Records for the exercise:
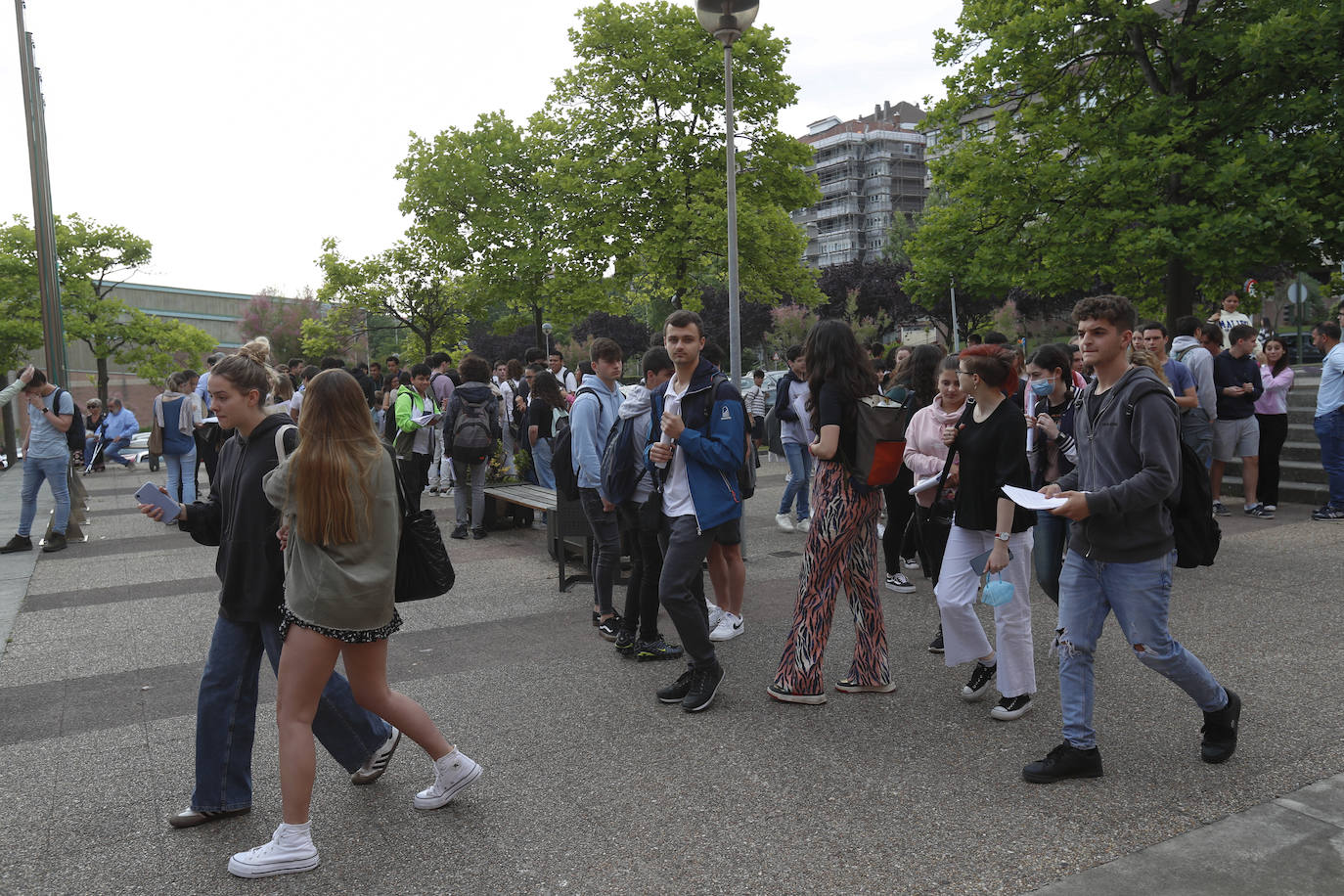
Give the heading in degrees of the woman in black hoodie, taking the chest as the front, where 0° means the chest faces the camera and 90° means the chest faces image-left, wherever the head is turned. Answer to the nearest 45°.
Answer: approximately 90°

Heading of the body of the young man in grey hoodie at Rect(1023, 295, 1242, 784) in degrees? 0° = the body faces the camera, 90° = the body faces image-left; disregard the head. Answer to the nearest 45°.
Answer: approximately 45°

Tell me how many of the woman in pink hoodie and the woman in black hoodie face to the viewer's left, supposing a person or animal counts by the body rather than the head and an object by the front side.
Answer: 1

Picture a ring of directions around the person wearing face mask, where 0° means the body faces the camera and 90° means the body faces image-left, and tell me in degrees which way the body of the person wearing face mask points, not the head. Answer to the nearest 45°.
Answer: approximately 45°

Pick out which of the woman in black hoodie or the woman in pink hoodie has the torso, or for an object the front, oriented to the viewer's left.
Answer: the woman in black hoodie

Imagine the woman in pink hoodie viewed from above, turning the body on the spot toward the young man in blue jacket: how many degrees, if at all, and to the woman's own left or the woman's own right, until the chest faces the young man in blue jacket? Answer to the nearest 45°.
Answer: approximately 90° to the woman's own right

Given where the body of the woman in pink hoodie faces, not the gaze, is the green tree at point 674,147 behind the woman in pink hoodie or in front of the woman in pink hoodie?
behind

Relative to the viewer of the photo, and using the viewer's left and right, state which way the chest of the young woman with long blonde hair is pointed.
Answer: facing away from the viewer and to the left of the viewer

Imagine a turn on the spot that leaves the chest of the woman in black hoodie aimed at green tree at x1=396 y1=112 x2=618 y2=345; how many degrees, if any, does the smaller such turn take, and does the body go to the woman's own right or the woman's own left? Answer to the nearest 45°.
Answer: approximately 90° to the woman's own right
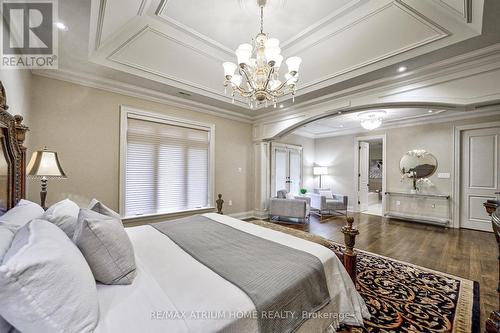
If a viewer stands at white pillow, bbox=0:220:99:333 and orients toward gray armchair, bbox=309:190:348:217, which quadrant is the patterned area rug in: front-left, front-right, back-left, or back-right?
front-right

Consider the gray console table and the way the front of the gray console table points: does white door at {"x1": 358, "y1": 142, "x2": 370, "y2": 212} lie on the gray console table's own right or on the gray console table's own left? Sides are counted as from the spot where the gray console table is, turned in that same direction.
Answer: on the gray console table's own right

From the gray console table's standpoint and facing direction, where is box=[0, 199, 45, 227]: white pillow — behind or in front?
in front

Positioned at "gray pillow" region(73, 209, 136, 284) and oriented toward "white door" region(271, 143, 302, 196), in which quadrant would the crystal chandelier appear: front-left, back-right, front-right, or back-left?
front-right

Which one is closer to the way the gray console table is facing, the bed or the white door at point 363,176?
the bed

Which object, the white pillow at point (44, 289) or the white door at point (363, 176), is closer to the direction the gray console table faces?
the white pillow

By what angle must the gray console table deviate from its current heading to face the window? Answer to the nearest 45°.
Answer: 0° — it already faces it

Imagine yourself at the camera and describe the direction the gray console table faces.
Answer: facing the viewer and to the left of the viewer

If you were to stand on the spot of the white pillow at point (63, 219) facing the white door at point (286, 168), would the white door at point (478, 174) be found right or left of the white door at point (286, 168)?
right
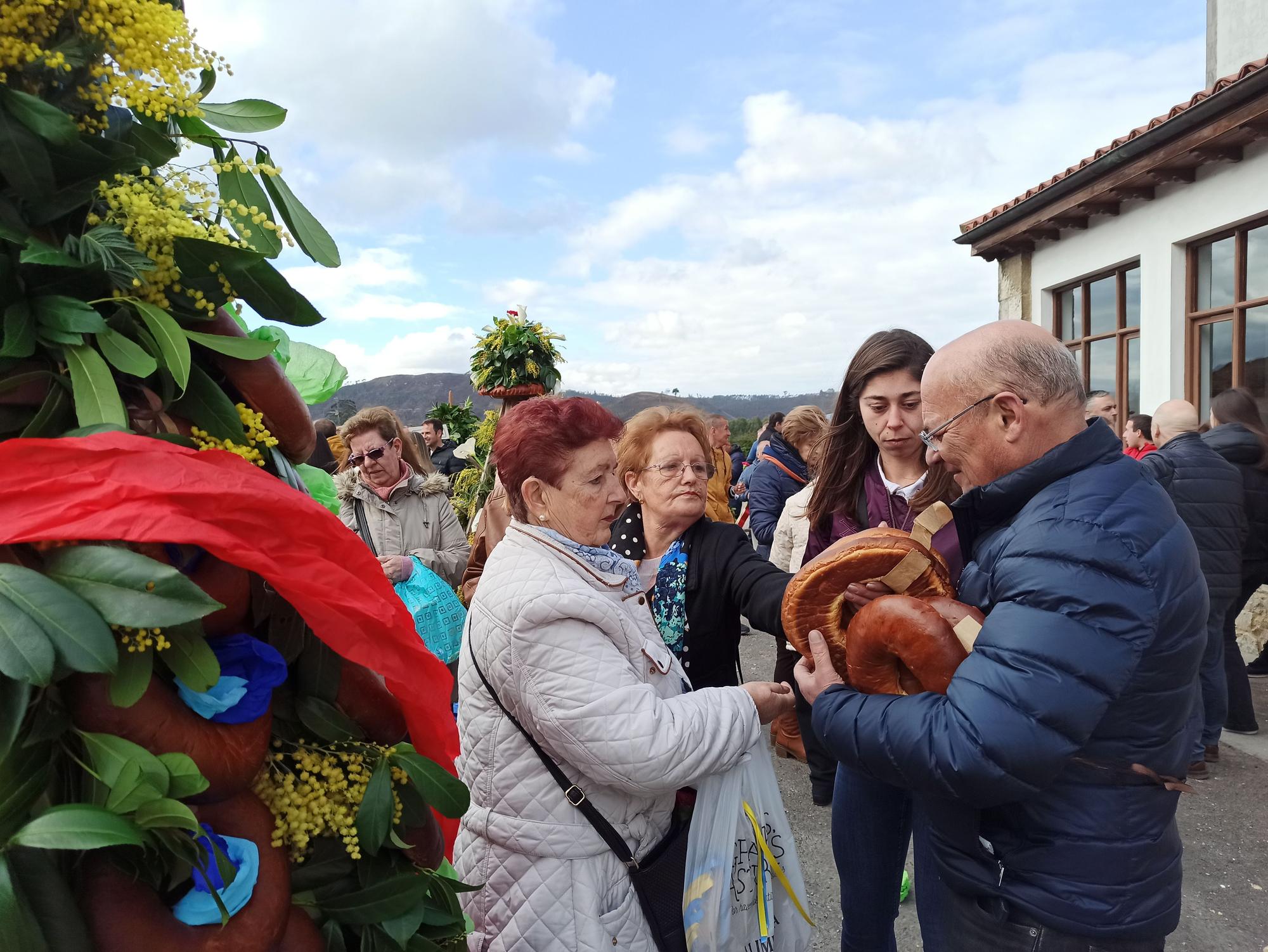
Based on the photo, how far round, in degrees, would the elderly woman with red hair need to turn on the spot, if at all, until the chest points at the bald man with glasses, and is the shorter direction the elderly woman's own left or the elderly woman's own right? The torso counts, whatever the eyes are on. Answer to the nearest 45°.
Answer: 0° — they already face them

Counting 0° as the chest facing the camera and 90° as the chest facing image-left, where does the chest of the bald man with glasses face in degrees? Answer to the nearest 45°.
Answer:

What you have to do: Could you rename "pink hoodie" to "magenta hoodie" throughout all the rows above, keeping everything else unchanged and leaving out the pictures?

Expected output:
Give the heading in degrees of the woman in black hoodie, taking the chest as the front, where 0° means the chest faces the camera and 90° means the chest faces image-left, wherever the head is turned. Answer to the nearest 45°.
Answer: approximately 90°

Heading of the body of the young man in grey hoodie at Rect(1023, 295, 1242, 784) in degrees? 0° = the body faces the camera, 90° = the body faces image-left; disregard the head. Answer to the nearest 45°.
Answer: approximately 45°

Tell me how many of the woman in magenta hoodie and the woman in black hoodie face to the viewer's left, supposing a person or animal counts by the body rather than the head and an object by the front side.
Answer: 1

Picture a ring of directions around the person wearing face mask, where 0° means the body faces the camera and 90° means the body faces image-left, and tell me in degrees which way the body of the person wearing face mask points, not the head. Answer to the nearest 45°.
Answer: approximately 45°

Pick out which of the woman in black hoodie or the woman in magenta hoodie has the torso, or for an object the front, oriented to the viewer's left.
Answer: the woman in black hoodie

Imagine the woman in magenta hoodie viewed from above, turning the body on the spot toward the young man in blue jacket: how many degrees, if at all, and to the woman's own left or the woman's own right, until the chest faces the young man in blue jacket? Answer to the nearest 45°.
Answer: approximately 90° to the woman's own right

Given where the body of the woman in magenta hoodie faces, not the gaze, is the green tree at point 674,147 behind the woman in magenta hoodie or in front of the woman in magenta hoodie?
behind

Relative to the viewer of the photo, and using the viewer's left and right, state which way the chest of the young woman with long blonde hair is pointed.
Answer: facing away from the viewer and to the left of the viewer

Imagine a turn on the spot that leaves the chest of the woman in black hoodie aimed at green tree at x1=396 y1=112 x2=618 y2=345; how many degrees, if any, does the smaller such turn take, and does the body go to the woman's own right or the woman's own left? Answer to the nearest 45°.
Answer: approximately 90° to the woman's own right
If a viewer stands at white pillow, bbox=0:220:99:333 and orients toward gray armchair, bbox=309:190:348:217, which quadrant is the patterned area rug in: front-left, front-right, back-left, or back-right?
front-right

Consider the gray console table and the way the front of the gray console table points: does white door at {"x1": 358, "y1": 142, "x2": 370, "y2": 212} lie on the gray console table's own right or on the gray console table's own left? Sides are counted as from the spot where the gray console table is, turned in that same direction.
Answer: on the gray console table's own right

From the gray console table's standpoint and facing direction, where is box=[0, 199, 45, 227]: white pillow — behind or in front?
in front

Positioned at "gray pillow" region(73, 209, 136, 284) and oriented toward "white door" region(271, 143, 302, 196), in which quadrant would the crystal chandelier appear: front-left, back-right, front-right, or back-left?
front-right

Which one is closer to the way the gray console table is facing, the bed or the white door at point 363,176?
the bed

Which object, the white pillow at point (44, 289) or the white door at point (363, 176), is closer to the direction the gray console table faces?
the white pillow

By what angle must the gray console table deviate from its current heading to face the window? Answer to the nearest 45°.
Answer: 0° — it already faces it

Imagine yourself at the camera and describe the direction the gray console table faces.
Answer: facing the viewer and to the left of the viewer

If you were to stand on the spot of the white pillow at point (63, 219) facing the white door at point (286, 168), would the white door at point (478, 174) be found right or left of the white door at point (286, 168)?
right
Based on the photo, how far round, in degrees, would the elderly woman with red hair need to turn on the spot, if at all, until the chest points at the bald man with glasses, and is the shorter direction the elderly woman's own left or the elderly woman's own right? The torso counts, whatever the eyes are on. Answer to the nearest 45°.
Answer: 0° — they already face them

Counting 0° as the chest facing the camera and 90° as the chest facing image-left, where does the chest of the bald man with glasses face in degrees? Answer to the nearest 45°.
Answer:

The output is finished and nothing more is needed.